Read more: Turning Big Data Into Big Opportunity
Frost and Sullivan Chairman David Frigstad said, “As global economic ecosystems experience intense transformation driven by digitization and resulting change of focus from products to services, new opportunities for growth and innovation are emerging. However, leveraging these opportunities requires visionary leadership that can realize growth strategies and vision congruence.”
Companies that do not embrace disruption or fail to focus on innovation and growth, integrate new business models, and align with customer needs will find themselves increasingly marginalised. Companies are encountering challenges from both external and internal factors, as these findings demonstrate:
- 53% of CEOs cite an intensifying competitive environment as the biggest external threat to growth. However, most organizations are unable to adequately involve competitive intelligence/corporate strategy teams for mitigating this challenge.
- Digital transformation is acknowledged as a dominant growth, innovation, and leadership catalyst over the next five years. However, nearly 34% of CEOs indicate that the speed of technology change represents a real and immediate challenge.

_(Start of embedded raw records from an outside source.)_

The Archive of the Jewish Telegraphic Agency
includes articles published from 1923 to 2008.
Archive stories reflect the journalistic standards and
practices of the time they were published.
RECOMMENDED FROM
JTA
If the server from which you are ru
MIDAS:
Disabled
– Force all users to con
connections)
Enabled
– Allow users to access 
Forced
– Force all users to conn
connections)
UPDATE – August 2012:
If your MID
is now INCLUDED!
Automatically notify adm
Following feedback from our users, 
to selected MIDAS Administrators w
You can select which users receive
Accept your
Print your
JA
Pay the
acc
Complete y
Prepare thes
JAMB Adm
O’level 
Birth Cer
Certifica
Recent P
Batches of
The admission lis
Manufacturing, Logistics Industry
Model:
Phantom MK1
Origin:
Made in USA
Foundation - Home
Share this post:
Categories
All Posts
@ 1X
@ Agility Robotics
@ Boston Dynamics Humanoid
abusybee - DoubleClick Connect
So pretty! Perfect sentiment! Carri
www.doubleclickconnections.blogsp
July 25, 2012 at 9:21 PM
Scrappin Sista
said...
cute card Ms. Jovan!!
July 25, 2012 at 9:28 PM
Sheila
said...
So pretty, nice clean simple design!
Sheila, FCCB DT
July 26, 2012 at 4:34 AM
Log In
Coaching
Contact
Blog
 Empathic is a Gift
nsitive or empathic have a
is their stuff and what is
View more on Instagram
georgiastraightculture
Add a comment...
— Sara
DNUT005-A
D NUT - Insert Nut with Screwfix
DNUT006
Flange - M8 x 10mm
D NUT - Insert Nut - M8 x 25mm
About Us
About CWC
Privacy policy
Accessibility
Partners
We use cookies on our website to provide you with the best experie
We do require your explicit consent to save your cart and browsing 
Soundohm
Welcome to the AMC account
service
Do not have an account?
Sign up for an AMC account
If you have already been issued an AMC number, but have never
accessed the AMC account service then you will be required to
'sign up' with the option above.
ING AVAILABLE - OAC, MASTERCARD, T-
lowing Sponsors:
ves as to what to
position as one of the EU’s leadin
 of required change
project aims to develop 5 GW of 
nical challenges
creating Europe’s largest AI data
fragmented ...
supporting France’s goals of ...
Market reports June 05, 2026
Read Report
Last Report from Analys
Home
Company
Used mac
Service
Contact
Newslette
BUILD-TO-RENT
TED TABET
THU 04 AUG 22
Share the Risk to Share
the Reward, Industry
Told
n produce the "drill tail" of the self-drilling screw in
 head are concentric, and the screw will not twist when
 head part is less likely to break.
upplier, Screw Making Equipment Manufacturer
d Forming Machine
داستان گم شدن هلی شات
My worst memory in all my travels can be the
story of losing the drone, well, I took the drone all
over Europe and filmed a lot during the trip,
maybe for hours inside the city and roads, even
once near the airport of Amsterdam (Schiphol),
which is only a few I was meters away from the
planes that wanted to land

- Technology strategies, along with strategic partnerships, are perceived as central to growth over the next three years. However, over 50% of CEOs indicate their inability to successfully execute either technology and IP strategies or strategic partnerships.
- The transition from product to services, personalization and customization, and value for many (as opposed to value for money) rank among the top three disruptive business models. However, over 50% of CEOs state that they have been unable to integrate these new business models into their organizations.
Sandeep Kar, the Global Head for Content Transformation at Frost and Sullivan shed some more light on this, saying “Digital transformation, including intelligent data analytics, convergence, connectivity and digital consumers, is compelling CEOs to develop innovative tools and strategies in order to deliver on dynamic stakeholder expectations.” He also added that implementation has to start early and consistently.
The study noted that Apple, Google, Amazon, Tesla, and GE were counted as the most disruptive entities. “Their unique stories testify to the unprecedented gains to be had from converting disruption into growth, focusing on innovation, and displaying visionary leadership,” summed up Kar.